Yes, the brain has a remarkable capacity for neuroplasticity, meaning it can reorganize and form new neural connections throughout life. After trauma, the brain can undergo positive changes through therapy and self-care practices. By engaging in trauma-focused therapies, individuals can rewire their brains to create healthier responses to triggers and reduce the impact of traumatic memories on their daily lives.
Where Does Trauma Get Stuck in the Brain?
Trauma often gets "stuck" in the brain's limbic system, which includes the amygdala, hippocampus, and prefrontal cortex. The amygdala processes emotional responses, the hippocampus is involved in memory consolidation, and the prefrontal cortex is responsible for decision-making and emotional regulation. Disruptions in these brain regions can lead to heightened emotional responses, memory difficulties, and difficulties regulating emotions after trauma.
What Triggers Repressed Memories?
As mentioned above, repressed memories can be triggered by various things, such as specific sights, sounds, smells, or other sensory stimuli associated with the traumatic event. Emotional triggers, stressors, or experiences that remind individuals of the trauma may also prompt the resurfacing of repressed memories. Don’t be surprised if these come up at random times!
How Long Does Trauma Last in the Brain?
The duration of trauma's impact on the brain varies from person to person. Without intervention, trauma's effects can be long-lasting, leading to ongoing distress and difficulties in daily life. However, with appropriate treatment and support, individuals can experience significant improvements in their symptoms and overall well-being over time.
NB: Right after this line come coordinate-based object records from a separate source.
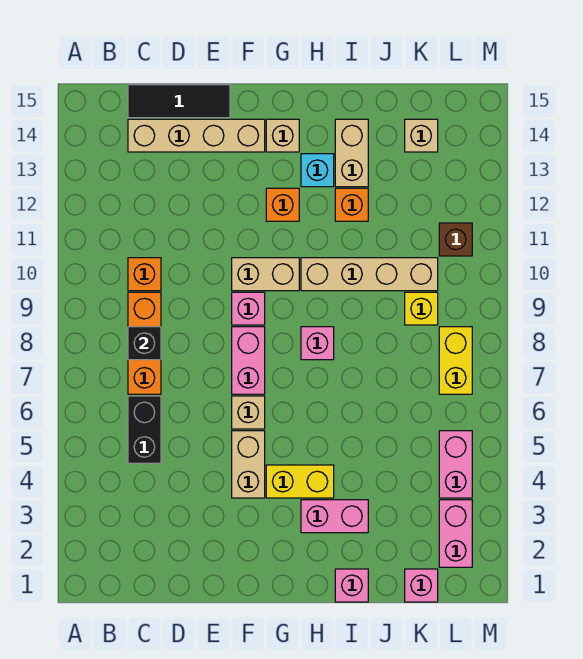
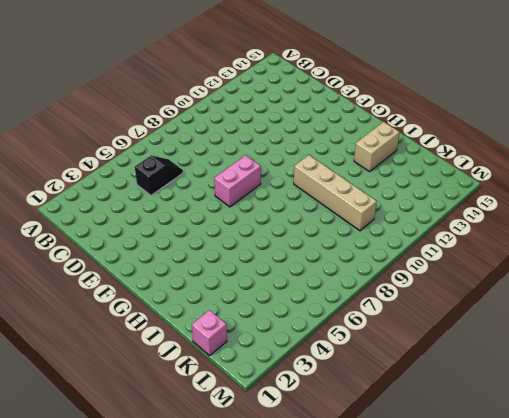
black slope C5:C6 level 1 top 5 -> black brick C5:C6 level 1
none -> orange brick C7:C9 level 1
none -> orange brick C10 level 1
none -> tan brick C14:F14 level 1

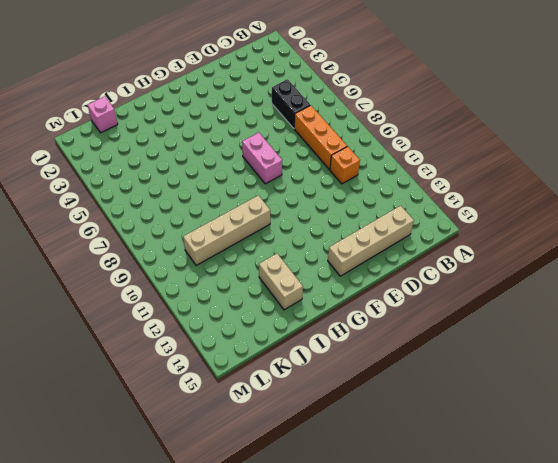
none -> black tile C15:E15 level 1
none -> tan brick F4:F5 level 1
none -> tan brick F6 level 1

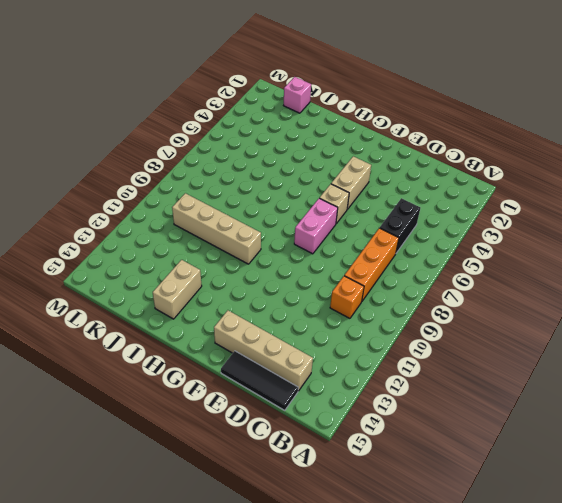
none -> pink brick F9 level 1
none -> tan brick F10:G10 level 1
none -> yellow brick G4:H4 level 1

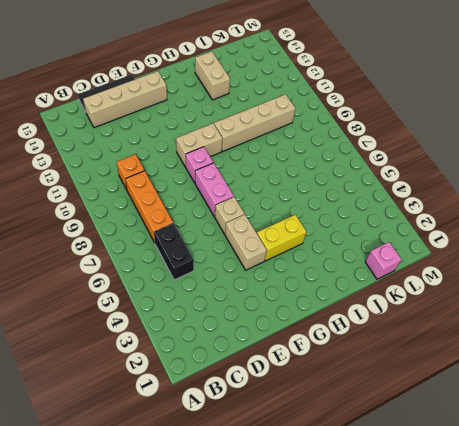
none -> orange brick G12 level 1
none -> tan brick G14 level 1
none -> pink brick H3:I3 level 1

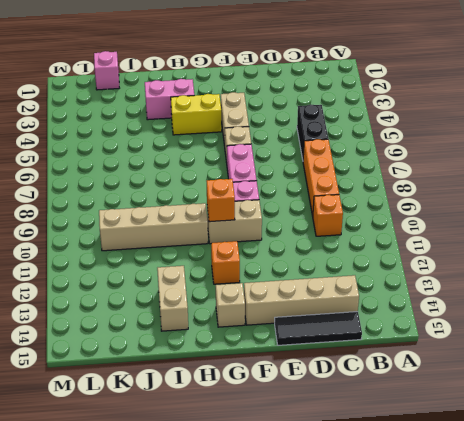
orange brick G10 level 2 -> orange brick I12 level 1
none -> pink brick H8 level 1
none -> cyan brick H13 level 1
none -> pink brick I1 level 1

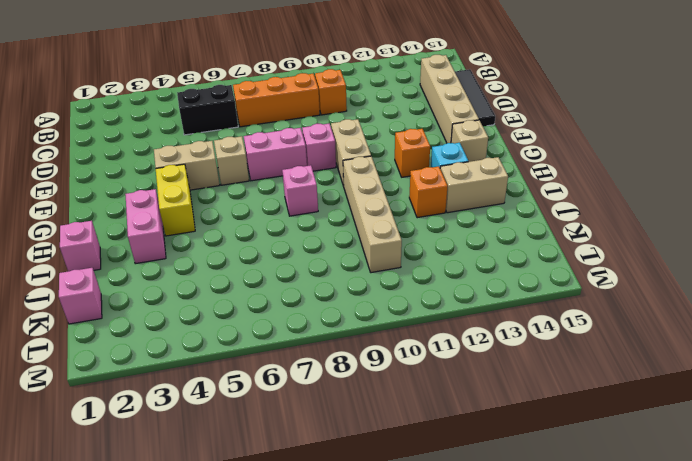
none -> yellow brick K9 level 1
none -> tan brick K14 level 1
none -> pink brick L2:L3 level 1

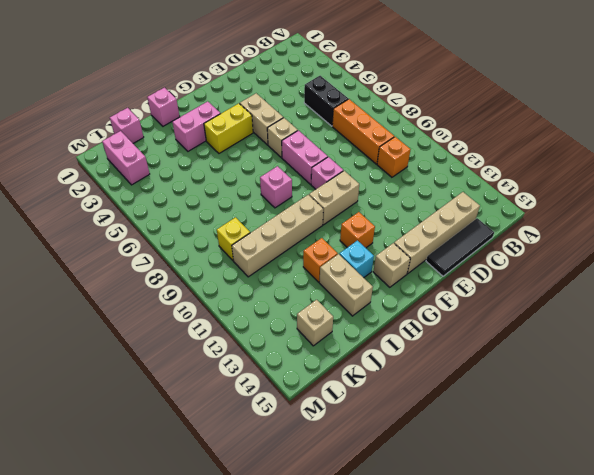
none -> pink brick L4:L5 level 1
none -> yellow brick L7:L8 level 1
none -> brown brick L11 level 1

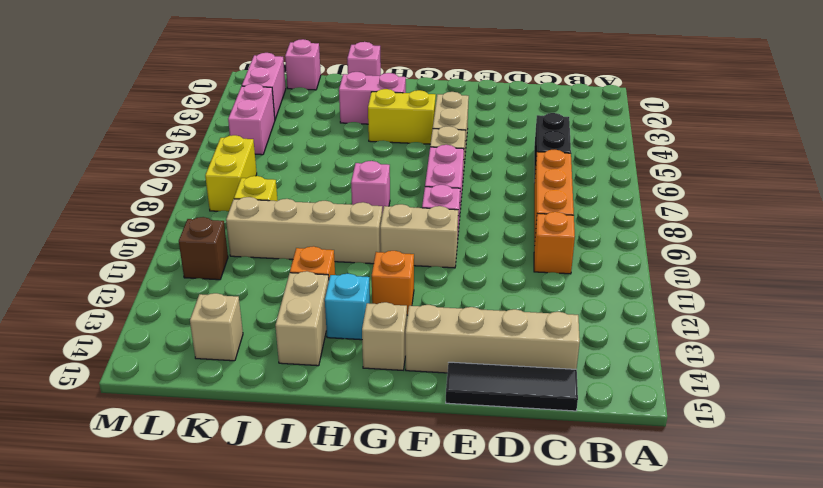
none -> black brick C8 level 2

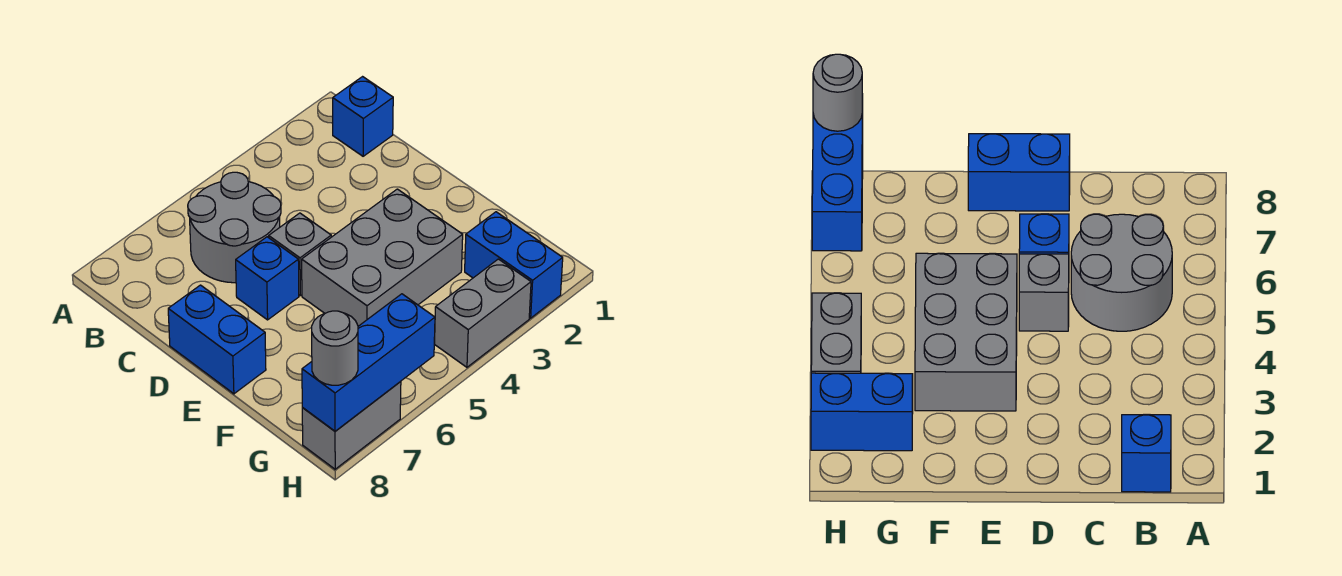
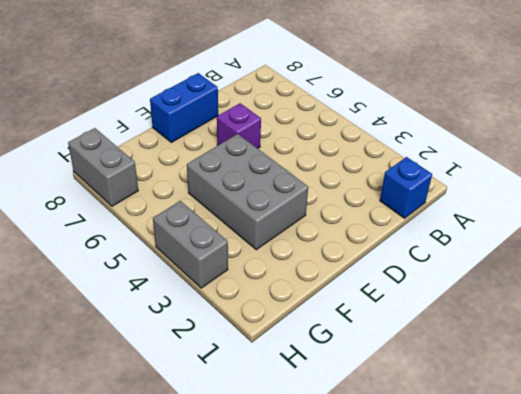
purple brick D6 level 1 -> blue brick D6 level 1
none -> grey round brick B5:C6 level 1
none -> grey brick D5 level 1

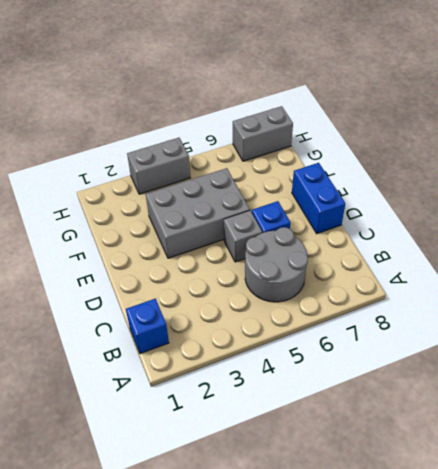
none -> blue brick G2:H2 level 1
none -> blue brick H6:H8 level 2

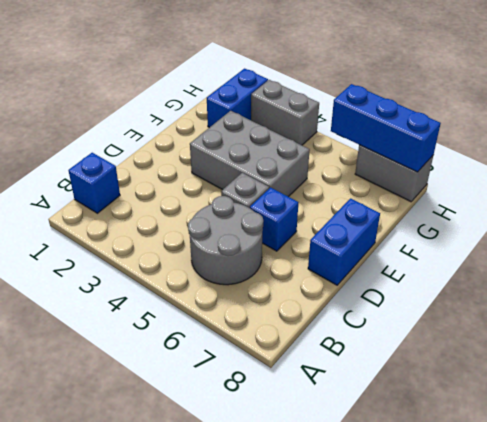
none -> grey round brick H8 level 3

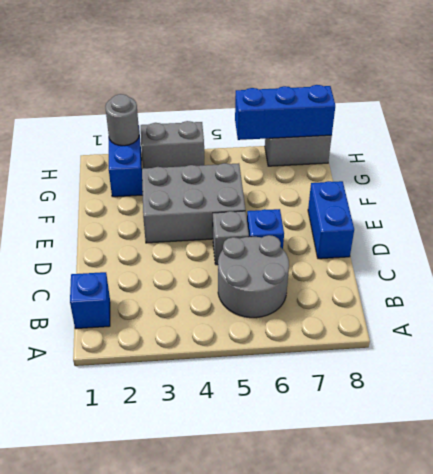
grey round brick H2 level 2 -> grey round brick H8 level 3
As a trauma-specialized therapist with a private practice in Greenwood Village, Denver, I have had the privilege of working with many courageous individuals who have experienced PTSD and trauma. Understanding trauma blocking and how it affects memory and brain function is a crucial aspect of my work. I am deeply committed to providing a safe and empathetic environment for my clients, where they can feel comfortable exploring their traumatic experiences without judgment.